L’État Providence se reconnaît par les services qu’il offre à ses citoyens, notamment dans le domaine social. Il est soucieux du bien-être général. Quant à l’État voyou, il ne respecte pas les lois internationales les plus élémentaires. Dans ce classement très officieux, Madagascar pourrait se glisser dans la catégorie de l’État d’ivresse. Des dirigeants enivrés de pouvoir officient à sa tête, avec des élus peu enclins à remplir leur fonction élémentaire.

Dans cette grande beuverie, c’est le peuple qui trinque. La réaction éhontée du chef de l’État sur les ondes de la Radio Nationale concernant le terrible accident qui a eu lieu à Anjozorobe, n’est pas erronée mais vraie, même si elle paraît déplacée en de pareilles circonstances. En essence, il a accablé les passagers du camion en les fustigeant de ne pas avoir pris leur responsabilité bien en amont, en s’entassant – en toute connaissance de cause – dans le véhicule conduit par une personne en état d’ivresse. Dans la foulée, il aurait pu également pointer du doigt les dispositifs laxistes des départements ministériels concernés et l’œillère qui a recouvert les yeux des forces de l’ordre – habiles à racketter les transporteurs sur les routes nationales.

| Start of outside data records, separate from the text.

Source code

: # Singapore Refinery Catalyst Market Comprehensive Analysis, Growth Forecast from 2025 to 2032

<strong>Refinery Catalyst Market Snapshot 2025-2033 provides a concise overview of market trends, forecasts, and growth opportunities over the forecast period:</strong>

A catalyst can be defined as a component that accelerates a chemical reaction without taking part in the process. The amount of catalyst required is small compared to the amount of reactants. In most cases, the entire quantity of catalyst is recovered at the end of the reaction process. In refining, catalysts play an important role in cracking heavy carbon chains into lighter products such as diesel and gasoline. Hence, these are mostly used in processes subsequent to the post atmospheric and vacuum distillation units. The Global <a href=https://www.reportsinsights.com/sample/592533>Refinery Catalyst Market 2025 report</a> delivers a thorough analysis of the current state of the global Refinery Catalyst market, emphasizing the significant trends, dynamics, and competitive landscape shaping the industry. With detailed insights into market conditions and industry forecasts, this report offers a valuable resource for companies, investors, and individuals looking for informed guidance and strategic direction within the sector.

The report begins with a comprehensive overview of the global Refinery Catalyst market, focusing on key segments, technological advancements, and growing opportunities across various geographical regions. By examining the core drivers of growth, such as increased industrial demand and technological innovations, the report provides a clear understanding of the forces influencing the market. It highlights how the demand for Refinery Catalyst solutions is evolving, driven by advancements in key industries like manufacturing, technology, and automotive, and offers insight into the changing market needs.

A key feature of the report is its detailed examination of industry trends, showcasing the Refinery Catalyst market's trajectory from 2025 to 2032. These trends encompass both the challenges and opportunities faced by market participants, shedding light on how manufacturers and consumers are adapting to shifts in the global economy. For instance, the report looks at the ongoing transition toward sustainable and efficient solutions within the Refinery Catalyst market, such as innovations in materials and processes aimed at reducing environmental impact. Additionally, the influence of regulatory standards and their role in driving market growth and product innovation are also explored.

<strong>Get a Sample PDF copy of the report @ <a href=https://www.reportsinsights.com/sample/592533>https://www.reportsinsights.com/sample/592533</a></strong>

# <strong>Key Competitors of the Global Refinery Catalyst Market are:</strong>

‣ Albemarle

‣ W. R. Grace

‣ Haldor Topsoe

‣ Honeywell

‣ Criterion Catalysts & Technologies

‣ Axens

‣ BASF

À rebours, le constat amer et véridique du chef de l’État s’applique également au pays. Le peuple ne peut s’en vouloir qu’à lui-même d’avoir porté à la tête du pays un projet de société vague – enrobé de promesses qui n’engagent que ceux et celles qui les écoutent – et une vision globalement creuse. Le déficit énergétique dont le pays est victime n’en est qu’une parfaite illustration. Alors que, ne nous abstenons pas à le rappeler, il avait été promis qu’au bout de trois mois, les délestages auraient dû être réglés. La grande fête de la relance économique qu’aurait dû être ce mandat, s’est plutôt muée en une gueule de bois constante dans laquelle est plongée la population. Et le peuple est en train de boire le calice jusqu’à la lie.